Did he rifle a nest, did he climb up a tree,
Did he meddle where he had no business to be?—
When we find out, dear children, what 'twas Katy did,
The secret with those funny wood gossips hid,
We are likely, and not before then, to discover
The rune that the poor little songster runs over,
Who, hour by hour, up there on the hill,
Calls mournfully, urgently, Oh! whip poor Will.


MODERN WHALING.

It is natural enough that the Norwegians should be the most expert people in capturing whales. They live in their cold country up near the best whaling-grounds in the world, except, perhaps, the regions about the northern part of Alaska. For centuries the old Norsemen have been good whalers and famous at throwing the harpoon, but it was left for a famous, perhaps the most famous, whaler the world has known to discover a weapon which made the old hand-thrown harpoon a back number. The man was a Norwegian called Svend Foyn, and an account of his life would make an interesting and exciting story of adventures, escapes, dangers, and finally riches.

Old Svend, who died not long ago at an advanced age, was a cabin-boy when he was eleven years old, and did not have enough money to keep him ashore a month. He used to sail in different kinds of vessels in his early days, keeping his eyes open, and watching to learn what there was for a cabin-boy to learn. This was in 1820. Gradually, as he grew older, he began to save a few krone here and there, and when he came ashore after a long trip he would take as much of his wages as he could possibly spare and put them in the bank at home in Jönsberg. But it was slow work, and he was little more than a cabin-boy in 1845, except that he was thirty-six years old and had a neat little sum in the bank.
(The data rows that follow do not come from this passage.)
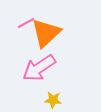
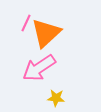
pink line: rotated 36 degrees counterclockwise
yellow star: moved 3 px right, 2 px up
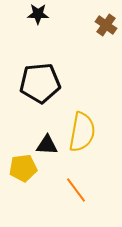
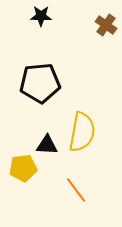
black star: moved 3 px right, 2 px down
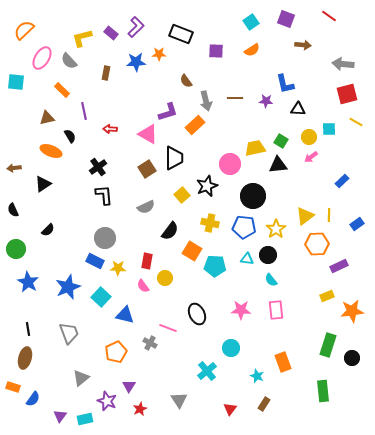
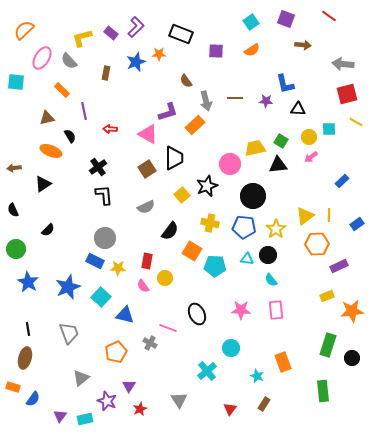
blue star at (136, 62): rotated 18 degrees counterclockwise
Then the idea came to him to buy a little vessel of his own, and try to make for himself the profits he saw others making out of his own and other men's services.
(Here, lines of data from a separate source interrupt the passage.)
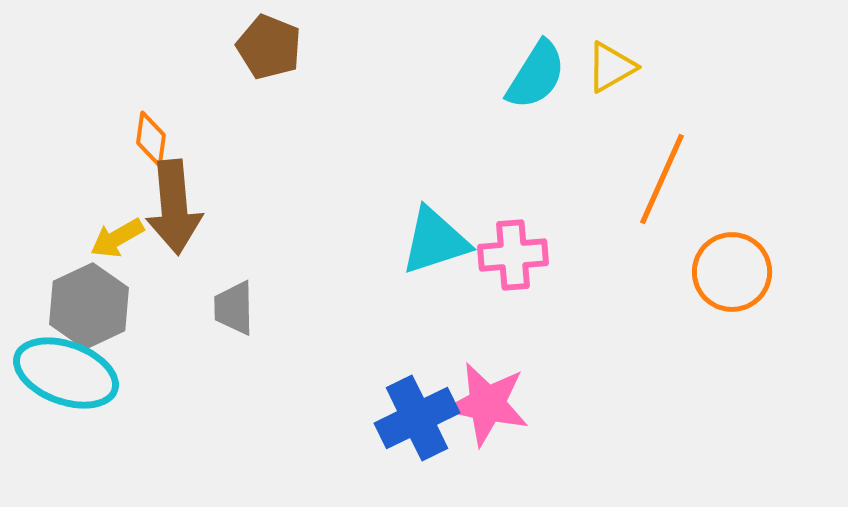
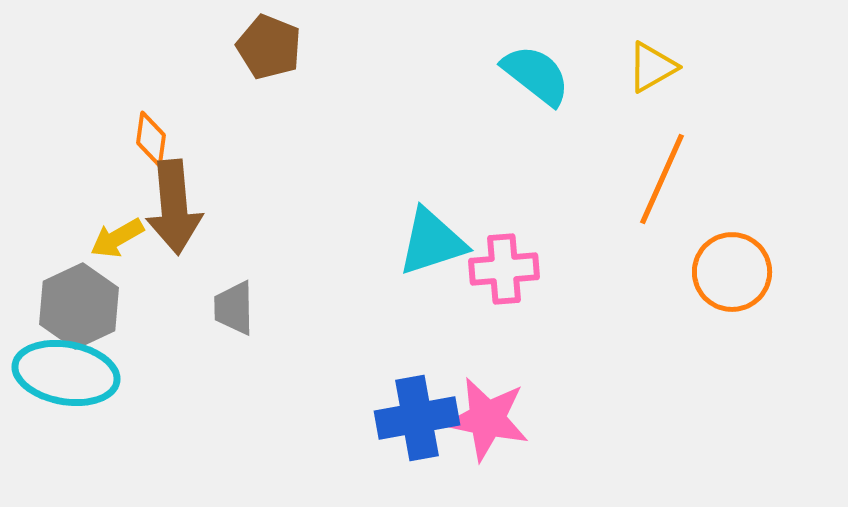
yellow triangle: moved 41 px right
cyan semicircle: rotated 84 degrees counterclockwise
cyan triangle: moved 3 px left, 1 px down
pink cross: moved 9 px left, 14 px down
gray hexagon: moved 10 px left
cyan ellipse: rotated 10 degrees counterclockwise
pink star: moved 15 px down
blue cross: rotated 16 degrees clockwise
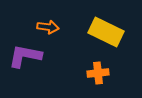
He scraped together all he had or could raise, and bought a brig, and in a very short time he had made a big catch of seals in the north, and had $20,000 in the bank, besides the brig in the water. Svend seems to have had all the shrewdness for which Norwegians have long been famous, and much of the daring and self-reliance of the same great race. For he started in 1863, with a little steamer which he had bought, to the whaling-grounds, and tried to harpoon whales.

This did not seem to succeed very well, and he made up his mind that spearing whales with a harpoon thrown by the hand of man was a doubtful thing. He went to work, therefore, to think of something more powerful and more certain in its aim than a man's arm, with the result that he invented a harpoon which was fired from a gun, and which carried along with it a shell that exploded inside the whale's vitals and almost invariably killed it at once. This harpoon-gun is now used all over the world, and has made whaling a wonderfully profitable business.